ACTION ITEM:
Can you quote, word for word, everything from the line containing "Style rule for hygrometer" down through the line containing "Value: **56** %", including both of those lines?

EXTRACTED MATERIAL:
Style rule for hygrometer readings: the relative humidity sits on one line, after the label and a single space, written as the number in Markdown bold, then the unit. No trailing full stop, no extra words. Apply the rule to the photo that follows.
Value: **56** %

* * *

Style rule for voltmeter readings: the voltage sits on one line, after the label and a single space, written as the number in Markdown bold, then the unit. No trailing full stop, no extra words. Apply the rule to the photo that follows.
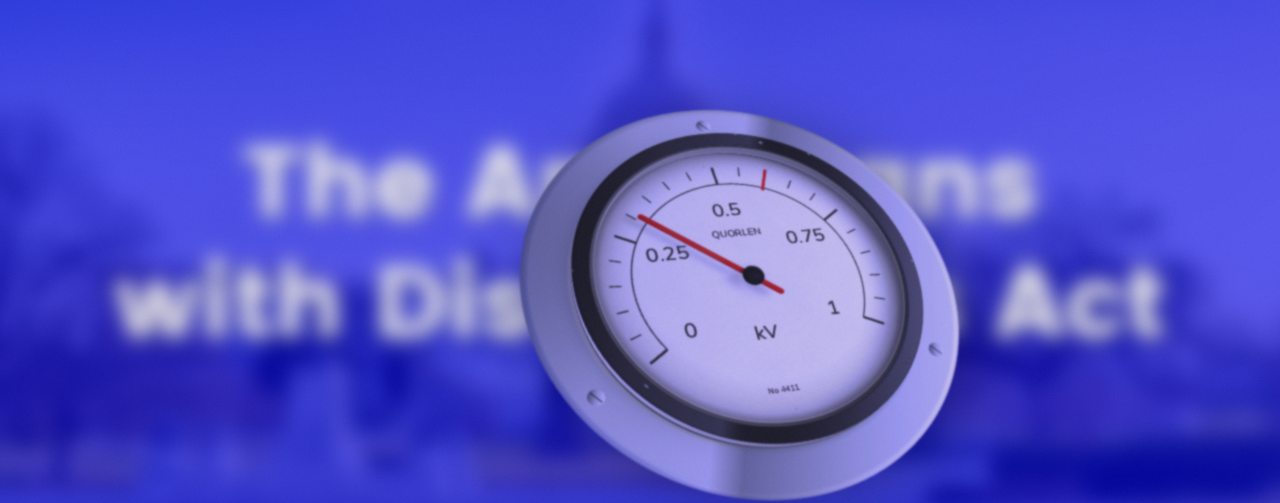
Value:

---

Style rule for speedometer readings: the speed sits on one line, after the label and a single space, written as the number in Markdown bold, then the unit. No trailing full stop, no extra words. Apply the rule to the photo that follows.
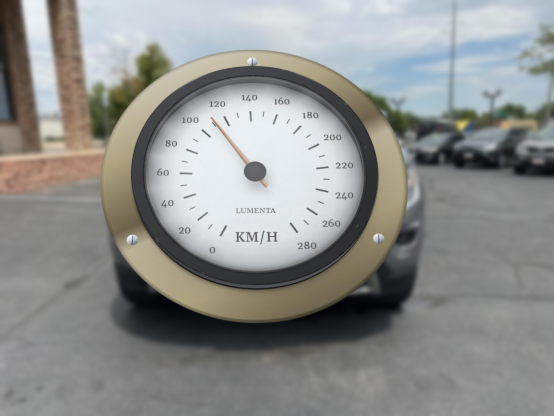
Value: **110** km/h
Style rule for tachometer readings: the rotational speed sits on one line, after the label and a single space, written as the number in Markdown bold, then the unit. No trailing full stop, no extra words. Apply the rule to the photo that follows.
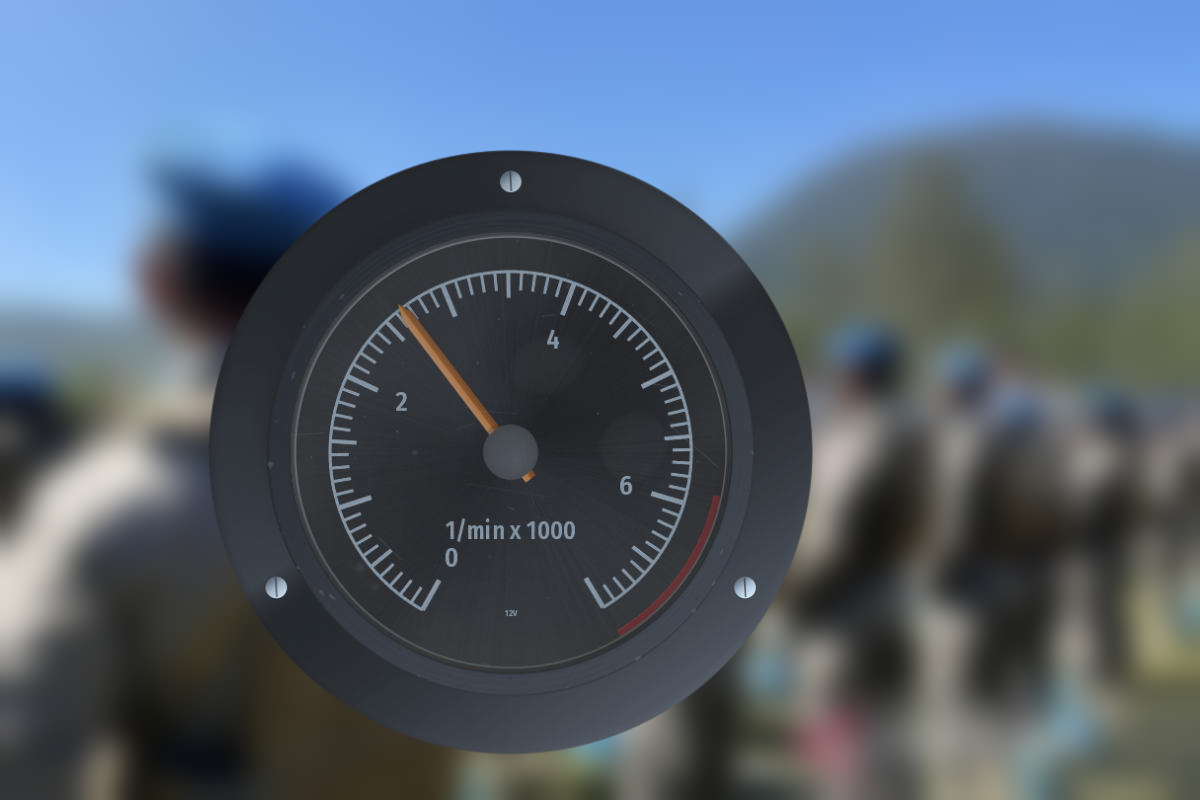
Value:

RESPONSE TO THE EXERCISE:
Style rule for hygrometer readings: the relative humidity sits on one line, after the label and a single space, written as the number in Markdown bold, then the unit. No trailing full stop, no extra words. Apply the rule to the photo that follows.
Value: **56** %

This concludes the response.